Some of her most powerful classroom moments, she added, came from the simplest materials: carton boxes, twigs, leaves, mud. In these ordinary objects, children created extraordinary worlds, reminding her that play did not depend on resources, but on imagination.

For Leonna, this remained the heart of her message to parents: protect the space for play, because in doing so, they protect the conditions where children truly learn, grow, and become themselves.

Rethinking Education Systems

Leonna’s reflections on play naturally extended into a broader question she often found herself returning to: what should education actually look like in the future?

Looking ahead, she hoped education systems began to shift their perspective, seeing play not as a break from learning, but as learning itself.

“I would love to see a return to more real-life, hands-on experiences in schools,” she said. “Gardening, cooking, sewing, woodworking, simple home livelihood skills. These used to be part of everyday school life, and they taught children so much more than just skills. They built patience, responsibility, and confidence. To me, that is real learning, and that is play too.”

For her, even the structure of the school day deserved reconsideration. She imagined a system where children were given at least an hour each day to freely explore, without constant direction or predetermined outcomes. In that space, she believed something important happened: creativity emerged, confidence developed, and children began to reveal who they truly were.

She also emphasized the importance of learning beyond the classroom. “Learning also shouldn’t be limited to four walls,” she said. “Let children go outside. Let them experience nature first. Let them get curious, observe, and ask questions. Especially in science, they need to see and feel things before we start naming them.”

In her own practice, she had already begun to see the impact of this approach. She shared how teaching phonics outdoors over the past few years had transformed the learning experience for many children, especially those who struggled with sitting still inside a classroom. Outside, they moved more freely, engaged more deeply, and participated more fully. For her, this reinforced a simple but powerful idea: sometimes it was not the child who needed to change, but the environment.
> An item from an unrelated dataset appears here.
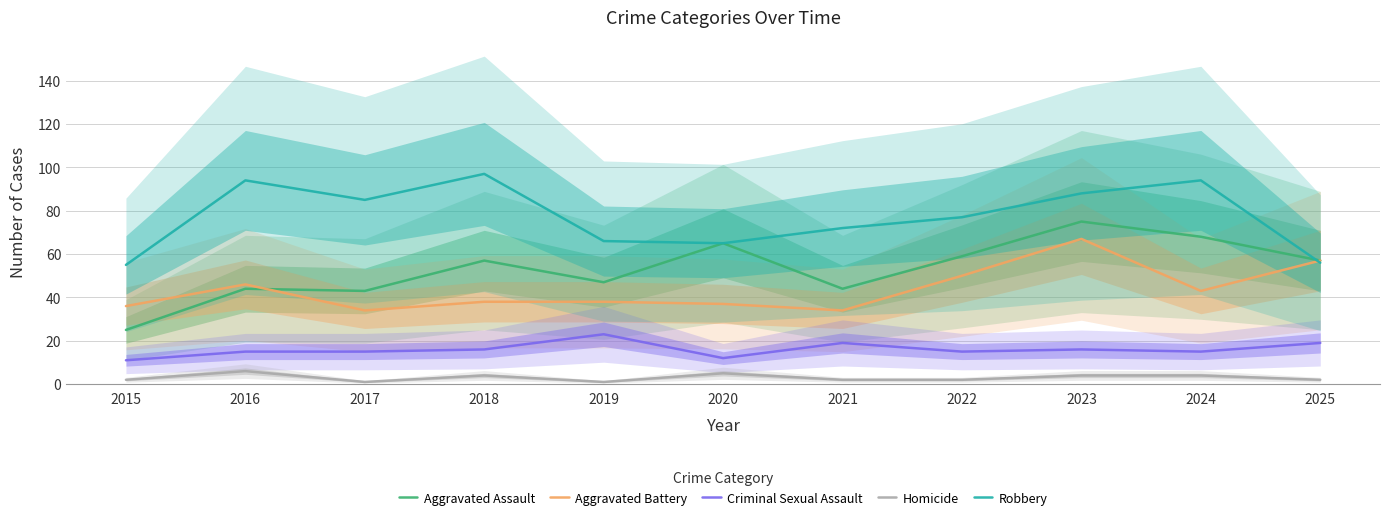

Where is Robbery nearest to the value 76?

2022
Leonna was also clear about her concerns regarding early academic pressure and excessive paperwork. She believed that pushing children too quickly into reading, writing, and formal mathematics could overlook the foundations they truly needed. Fine motor skills, language development, concentration, and problem-solving, she explained, were best built through meaningful play. Social and emotional development, she added, were not secondary goals but essential pillars of early childhood.

She extended this call for change to educators as well, expressing hope for greater trust in teachers, their understanding of their students, and their ability to adapt learning in responsive ways. “Play is learning, and the evidence is all around us,” she said. Whether it was a child building a bug house or tending a garden, she saw clear demonstrations of problem-solving, observation, measurement, and responsibility, forms of learning that may not always appear on worksheets but were visible in action.
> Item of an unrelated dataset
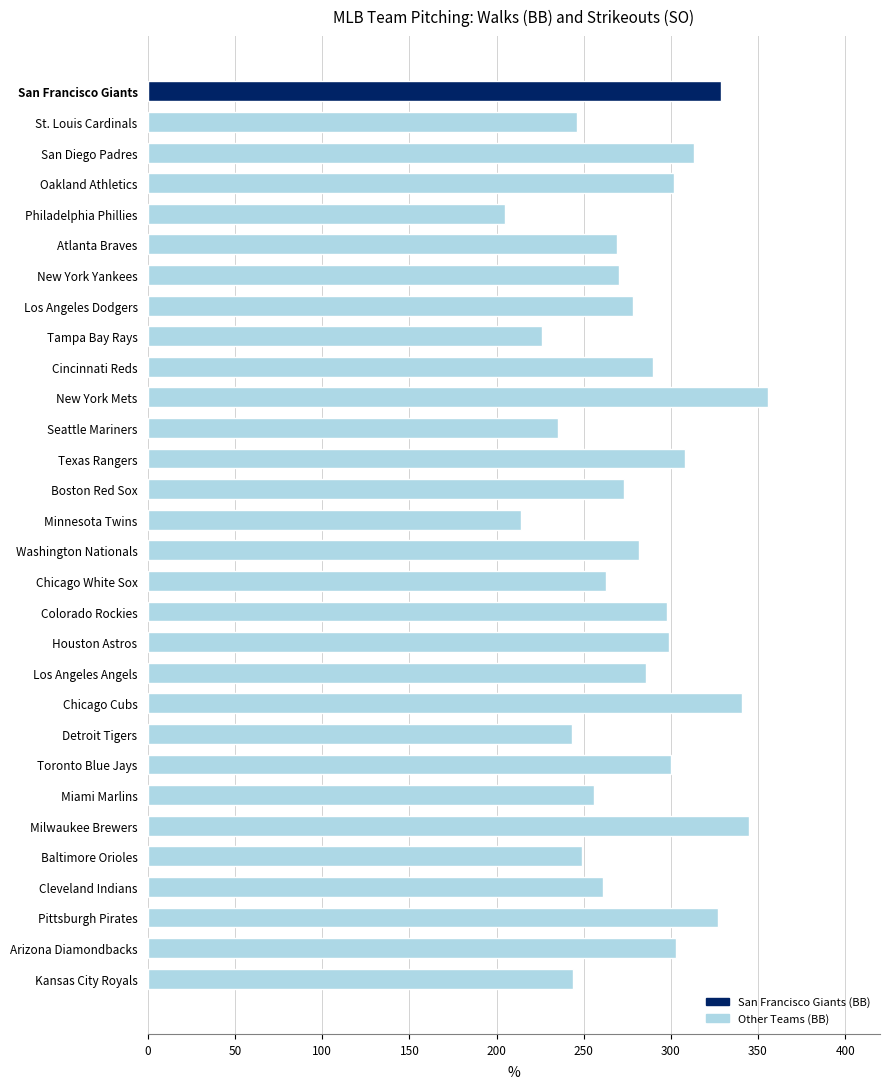

At which category does the chart reach its minimum across all series?

Philadelphia Phillies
Finally, she returned to parents, hoping for a continued shift in how play was understood at home and in society. “Play is not a waste of time. It is where connection happens, where confidence is built, and where children make sense of the world,” she said.

At the heart of it all, Leonna hoped for an education system that saw children fully, not only for what they were expected to achieve, but for who they were in their present moment. A system where learning was joyful, relationships were valued, and childhood was not rushed. Because, as she reminded us, children only had one childhood.